Texto de lectura.
Los asesinatos y ejecuciones fueron una de las expresiones más terribles de la violencia insurgente, sobre todo los que se cometieron en contra de españoles europeos. Los casos más sonados fueron sin duda los ocurridos en algunas de las principales ciudades del virreinato, como Valladolid (actual Morelia), San Luis Potosí y Guadalajara, o la que ocurrió en Zacatula (Guerrero). Ejecuciones estas que tuvieron otra característica común: fueron ordenadas por sacerdotes, todos ellos del obispado de Michoacán –Miguel Hidalgo, José María Morelos y Luis Herrera–, lo cual confiere al asunto, en estos casos por lo menos, una evidente dimensión religiosa.

El asesinato y la ejecución de peninsulares fueron una expresión de la violencia rebelde tan compleja que admite a su vez una caracterización, en función de sus fines, objetos, medios, participantes, formas e intensidad. Por ello podría postularse una distinción entre la vía tumultuaria del gachupinicidio y la ejecución organizada de peninsulares. Mientras que la primera tendía a poseer un carácter más o menos espontáneo y su protagonista era la multitud, la segunda resultaba de una orden expresa de los líderes rebeldes.

Material.

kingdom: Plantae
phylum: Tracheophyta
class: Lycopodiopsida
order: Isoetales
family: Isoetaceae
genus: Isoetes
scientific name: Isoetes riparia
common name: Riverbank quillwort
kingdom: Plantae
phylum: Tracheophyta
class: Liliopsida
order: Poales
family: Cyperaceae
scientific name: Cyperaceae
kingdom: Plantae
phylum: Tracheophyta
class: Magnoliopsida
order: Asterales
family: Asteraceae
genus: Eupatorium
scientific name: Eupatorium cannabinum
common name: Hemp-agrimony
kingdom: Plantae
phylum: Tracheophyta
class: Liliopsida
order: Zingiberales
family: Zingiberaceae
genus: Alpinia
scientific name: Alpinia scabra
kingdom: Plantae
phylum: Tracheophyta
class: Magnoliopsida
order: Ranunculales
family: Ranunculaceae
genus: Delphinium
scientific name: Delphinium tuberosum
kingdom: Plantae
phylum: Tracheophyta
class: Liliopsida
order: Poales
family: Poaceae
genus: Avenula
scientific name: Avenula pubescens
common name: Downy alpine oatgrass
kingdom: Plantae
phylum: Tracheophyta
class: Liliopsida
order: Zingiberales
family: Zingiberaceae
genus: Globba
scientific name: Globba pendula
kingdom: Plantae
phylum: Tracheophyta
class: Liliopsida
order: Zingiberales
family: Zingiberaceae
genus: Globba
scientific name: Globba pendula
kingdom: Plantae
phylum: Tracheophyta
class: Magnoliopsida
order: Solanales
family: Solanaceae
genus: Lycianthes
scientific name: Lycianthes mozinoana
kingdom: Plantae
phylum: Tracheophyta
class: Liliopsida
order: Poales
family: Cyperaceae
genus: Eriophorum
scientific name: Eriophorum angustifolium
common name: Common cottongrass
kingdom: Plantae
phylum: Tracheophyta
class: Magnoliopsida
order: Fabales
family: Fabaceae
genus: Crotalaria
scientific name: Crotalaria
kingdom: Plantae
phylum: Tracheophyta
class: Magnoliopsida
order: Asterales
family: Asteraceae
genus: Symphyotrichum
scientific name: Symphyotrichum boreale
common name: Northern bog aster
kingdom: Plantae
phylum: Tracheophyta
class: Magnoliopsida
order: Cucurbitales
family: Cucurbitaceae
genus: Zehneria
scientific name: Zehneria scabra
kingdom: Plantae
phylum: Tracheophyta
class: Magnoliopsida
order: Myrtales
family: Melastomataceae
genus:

Qué se pide. Indica si cada afirmación concuerda con el texto sobre las ejecuciones de peninsulares, respondiendo sí o no y citando las palabras exactas del texto que lo deciden: (a) Las ejecuciones de Valladolid, San Luis Potosí y Guadalajara fueron ordenadas por sacerdotes. (b) En la vía tumultuaria del gachupinicidio, los asesinatos resultaban de una orden expresa de los líderes rebeldes. (c) Valladolid corresponde a la actual Morelia. Los registros proceden de una fuente distinta.

Tarea resuelta.
(a) Sí: "fueron ordenadas por sacerdotes, todos ellos del obispado de Michoacán".
(b) No: "la primera tendía a poseer un carácter más o menos espontáneo y su protagonista era la multitud, la segunda resultaba de una orden expresa de los líderes rebeldes".
(c) Sí: "Valladolid (actual Morelia)".